** Opening Text shown block **
And connected to that, can we assume that our long-standing “ally,” the United States, would assist us in pressing the “victory” of our claims? Just look at how the Trump administration is thrashing its trading partners now in order to “strengthen” its domestic economy and appease America’s business and labor.
Look at how US Defense Secretary James Mattis was less than equivocal at committing military assistance to Asean claimants in the recent Singapore confab, beyond the usual condemnatory words over China’s SCS activities.
There are political realities that we have to come to terms with, and President Duterte fully realizes these. The “victory” at The Hague is pyrrhic unless we have the military muscle to confront China. Sad though that realization may be, it is the painful reality.
Will the United Nations send peacekeeping forces to the South China Sea, where no lives are at stake? Think about what is happening in Syria now, where all the world except Russia condemns the Assad regime, but Syria has not blinked.
Do we expect China to blink, no matter what the UN says, and our Filipino “bravehearts” bellicosely proclaim?
** Closing Text shown block **
## Exercise instructions
Write the next part of the opinion piece on the Philippines' South China Sea claims, starting after its final question.
** Opening Exercise data block **
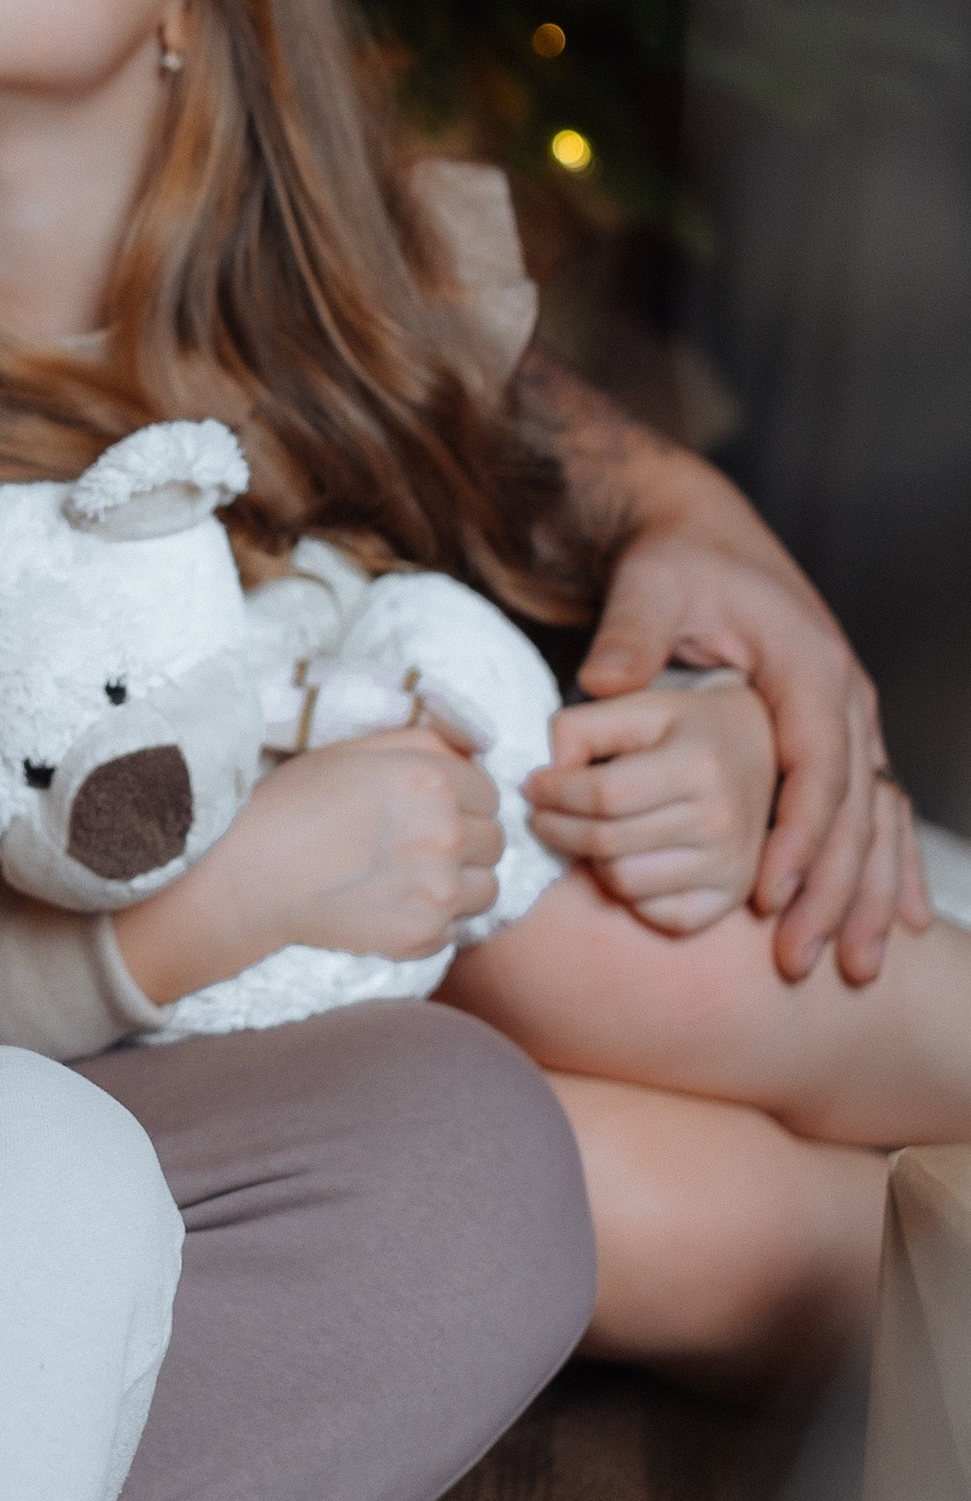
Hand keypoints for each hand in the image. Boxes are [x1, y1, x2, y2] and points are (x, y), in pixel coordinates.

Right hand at [212, 725, 505, 964]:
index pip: (488, 792)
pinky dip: (433, 917)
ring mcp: (438, 891)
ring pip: (488, 887)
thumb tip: (474, 753)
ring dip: (459, 881)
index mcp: (431, 779)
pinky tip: (392, 904)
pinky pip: (457, 927)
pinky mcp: (424, 936)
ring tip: (410, 877)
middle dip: (464, 839)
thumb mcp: (353, 751)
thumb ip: (423, 743)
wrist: (248, 877)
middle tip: (415, 843)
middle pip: (494, 840)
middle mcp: (446, 834)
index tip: (427, 808)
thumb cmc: (292, 804)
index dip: (460, 799)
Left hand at [524, 679, 776, 935]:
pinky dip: (628, 892)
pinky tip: (626, 857)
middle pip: (607, 843)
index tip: (531, 785)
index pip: (603, 795)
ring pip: (623, 883)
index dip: (553, 793)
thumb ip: (581, 728)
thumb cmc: (684, 728)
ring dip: (591, 860)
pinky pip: (653, 913)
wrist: (759, 751)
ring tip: (589, 830)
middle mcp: (723, 820)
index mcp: (701, 764)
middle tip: (540, 813)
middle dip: (555, 828)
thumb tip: (547, 776)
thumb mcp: (635, 707)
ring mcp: (731, 865)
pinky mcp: (730, 897)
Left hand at [580, 525, 925, 983]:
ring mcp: (849, 718)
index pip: (815, 764)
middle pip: (853, 808)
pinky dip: (886, 870)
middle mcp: (843, 695)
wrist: (706, 534)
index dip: (799, 834)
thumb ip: (630, 632)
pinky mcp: (838, 734)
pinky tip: (896, 925)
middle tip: (806, 958)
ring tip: (853, 966)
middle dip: (834, 888)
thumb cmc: (676, 563)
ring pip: (874, 820)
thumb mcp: (649, 582)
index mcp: (807, 664)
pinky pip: (875, 814)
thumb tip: (603, 685)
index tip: (773, 895)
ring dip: (863, 895)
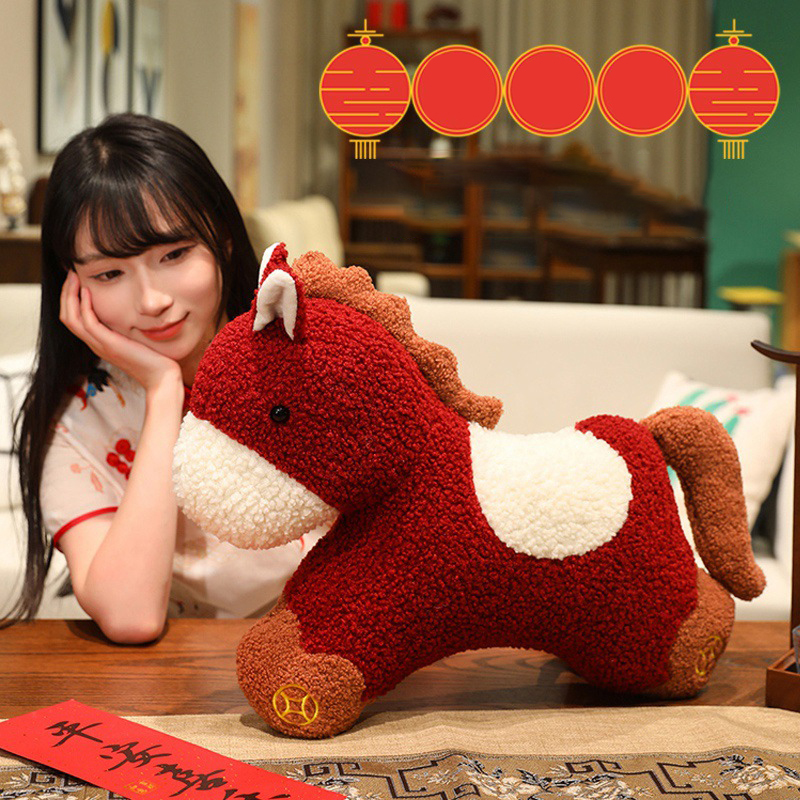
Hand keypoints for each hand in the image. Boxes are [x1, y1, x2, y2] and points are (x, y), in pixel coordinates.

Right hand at [59, 270, 182, 393]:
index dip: (71, 299)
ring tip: (74, 277)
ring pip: (71, 319)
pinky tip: (88, 291)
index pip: (74, 319)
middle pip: (67, 317)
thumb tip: (130, 308)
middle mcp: (95, 344)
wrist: (161, 378)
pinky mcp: (109, 345)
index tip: (76, 280)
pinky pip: (88, 323)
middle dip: (66, 294)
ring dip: (70, 295)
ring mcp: (100, 345)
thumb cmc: (155, 359)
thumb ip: (128, 326)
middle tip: (70, 274)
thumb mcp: (136, 337)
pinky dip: (84, 306)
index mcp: (99, 342)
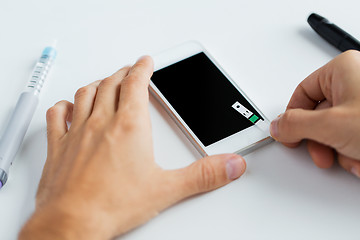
** Closing Exercise data block **
## Task answer
Two generations ago, we had military muscle, enough at least to “invade” Sabah, which the Sultanate of Sulu leased to the British who at that time still ruled the several sultanates they called Malaya. But for political fiddling, we did not use that muscle. Now that Malaysia has become a federation and it has invested enough in a strong military, not to mention a stronger economy, we cannot even press our claim on territory that is truly worth re-claiming.
We can bark and bark all we want, but for as long as our jaws are not strong enough to make our bite fearsome, nothing will come out of all the protestations and confrontational yapping.
Tagalogs have a rather vulgar descriptive for those who proclaim bravery even if they are not ready to fight. It goes beyond “tapang-tapangan.” They call this false bravery “tigas t…”.
Focus on improving the economy first; focus on alleviating the poverty of our people; focus on gathering internal strength. Build a strong nation first.